Stored data entries:

■ ■ ■ ■ ■

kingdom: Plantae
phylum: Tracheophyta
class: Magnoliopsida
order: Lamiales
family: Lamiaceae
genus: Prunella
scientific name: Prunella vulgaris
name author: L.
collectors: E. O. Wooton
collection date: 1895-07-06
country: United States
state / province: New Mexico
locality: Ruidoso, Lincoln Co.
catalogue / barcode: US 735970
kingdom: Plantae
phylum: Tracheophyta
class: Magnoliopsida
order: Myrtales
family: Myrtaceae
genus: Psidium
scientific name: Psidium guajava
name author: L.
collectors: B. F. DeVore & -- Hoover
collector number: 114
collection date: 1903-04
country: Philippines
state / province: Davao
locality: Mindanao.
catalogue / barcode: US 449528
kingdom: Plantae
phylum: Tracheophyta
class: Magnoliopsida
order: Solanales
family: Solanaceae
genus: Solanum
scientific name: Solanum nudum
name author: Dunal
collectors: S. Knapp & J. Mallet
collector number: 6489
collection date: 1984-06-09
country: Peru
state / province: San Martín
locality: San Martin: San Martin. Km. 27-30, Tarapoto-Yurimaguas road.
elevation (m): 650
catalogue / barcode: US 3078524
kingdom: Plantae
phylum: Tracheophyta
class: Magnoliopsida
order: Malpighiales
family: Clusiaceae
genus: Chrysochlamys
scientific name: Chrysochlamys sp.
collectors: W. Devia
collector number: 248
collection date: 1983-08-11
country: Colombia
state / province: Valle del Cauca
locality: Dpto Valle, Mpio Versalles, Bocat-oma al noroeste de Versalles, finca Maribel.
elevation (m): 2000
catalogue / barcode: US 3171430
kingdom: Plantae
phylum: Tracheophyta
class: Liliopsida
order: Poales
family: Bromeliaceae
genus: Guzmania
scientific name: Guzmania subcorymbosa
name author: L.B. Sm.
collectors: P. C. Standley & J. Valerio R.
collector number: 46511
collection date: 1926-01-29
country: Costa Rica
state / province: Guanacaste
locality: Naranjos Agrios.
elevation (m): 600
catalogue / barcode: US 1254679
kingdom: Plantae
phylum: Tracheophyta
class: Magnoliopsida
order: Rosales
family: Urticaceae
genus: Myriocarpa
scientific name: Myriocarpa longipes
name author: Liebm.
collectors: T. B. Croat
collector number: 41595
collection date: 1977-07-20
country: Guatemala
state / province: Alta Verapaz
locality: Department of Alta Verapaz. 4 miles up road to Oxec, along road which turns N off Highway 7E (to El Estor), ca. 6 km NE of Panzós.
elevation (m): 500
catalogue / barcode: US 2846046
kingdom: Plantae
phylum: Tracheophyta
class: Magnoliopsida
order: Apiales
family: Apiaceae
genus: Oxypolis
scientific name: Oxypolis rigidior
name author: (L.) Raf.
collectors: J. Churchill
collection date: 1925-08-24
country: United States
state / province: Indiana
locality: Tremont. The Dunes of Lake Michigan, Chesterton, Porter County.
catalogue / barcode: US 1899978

■ ■ ■ ■ ■

◆ Written instruction ◆
Rewrite the data above, replacing every "collectors" with "collected by" and leaving all else unchanged.

◆ Solution to the exercise ◆
kingdom: Plantae
phylum: Tracheophyta
class: Magnoliopsida
order: Lamiales
family: Lamiaceae
genus: Prunella
scientific name: Prunella vulgaris
name author: L.
collected by: E. O. Wooton
collection date: 1895-07-06
country: United States
state / province: New Mexico
locality: Ruidoso, Lincoln Co.
catalogue / barcode: US 735970
kingdom: Plantae
phylum: Tracheophyta
class: Magnoliopsida
order: Myrtales
family: Myrtaceae
genus: Psidium
scientific name: Psidium guajava
name author: L.
collected by: B. F. DeVore & -- Hoover
collector number: 114
collection date: 1903-04
country: Philippines
state / province: Davao
locality: Mindanao.
catalogue / barcode: US 449528
kingdom: Plantae
phylum: Tracheophyta
class: Magnoliopsida
order: Solanales
family: Solanaceae
genus: Solanum
scientific name: Solanum nudum
name author: Dunal
collected by: S. Knapp & J. Mallet
collector number: 6489
collection date: 1984-06-09
country: Peru
state / province: San Martín
locality: San Martin: San Martin. Km. 27-30, Tarapoto-Yurimaguas road.
elevation (m): 650
catalogue / barcode: US 3078524
kingdom: Plantae
phylum: Tracheophyta
class: Magnoliopsida
order: Malpighiales
family: Clusiaceae
genus: Chrysochlamys
scientific name: Chrysochlamys sp.
collected by: W. Devia
collector number: 248
collection date: 1983-08-11
country: Colombia
state / province: Valle del Cauca
locality: Dpto Valle, Mpio Versalles, Bocat-oma al noroeste de Versalles, finca Maribel.
elevation (m): 2000
catalogue / barcode: US 3171430
kingdom: Plantae
phylum: Tracheophyta
class: Liliopsida
order: Poales
family: Bromeliaceae
genus: Guzmania
scientific name: Guzmania subcorymbosa
name author: L.B. Sm.
collected by: P. C. Standley & J. Valerio R.
collector number: 46511
collection date: 1926-01-29
country: Costa Rica
state / province: Guanacaste
locality: Naranjos Agrios.
elevation (m): 600
catalogue / barcode: US 1254679
kingdom: Plantae
phylum: Tracheophyta
class: Magnoliopsida
order: Rosales
family: Urticaceae
genus: Myriocarpa
scientific name: Myriocarpa longipes
name author: Liebm.
collected by: T. B. Croat
collector number: 41595
collection date: 1977-07-20
country: Guatemala
state / province: Alta Verapaz
locality: Department of Alta Verapaz. 4 miles up road to Oxec, along road which turns N off Highway 7E (to El Estor), ca. 6 km NE of Panzós.
elevation (m): 500
catalogue / barcode: US 2846046
kingdom: Plantae
phylum: Tracheophyta
class: Magnoliopsida
order: Apiales
family: Apiaceae
genus: Oxypolis
scientific name: Oxypolis rigidior
name author: (L.) Raf.
collected by: J. Churchill
collection date: 1925-08-24
country: United States
state / province: Indiana
locality: Tremont. The Dunes of Lake Michigan, Chesterton, Porter County.
catalogue / barcode: US 1899978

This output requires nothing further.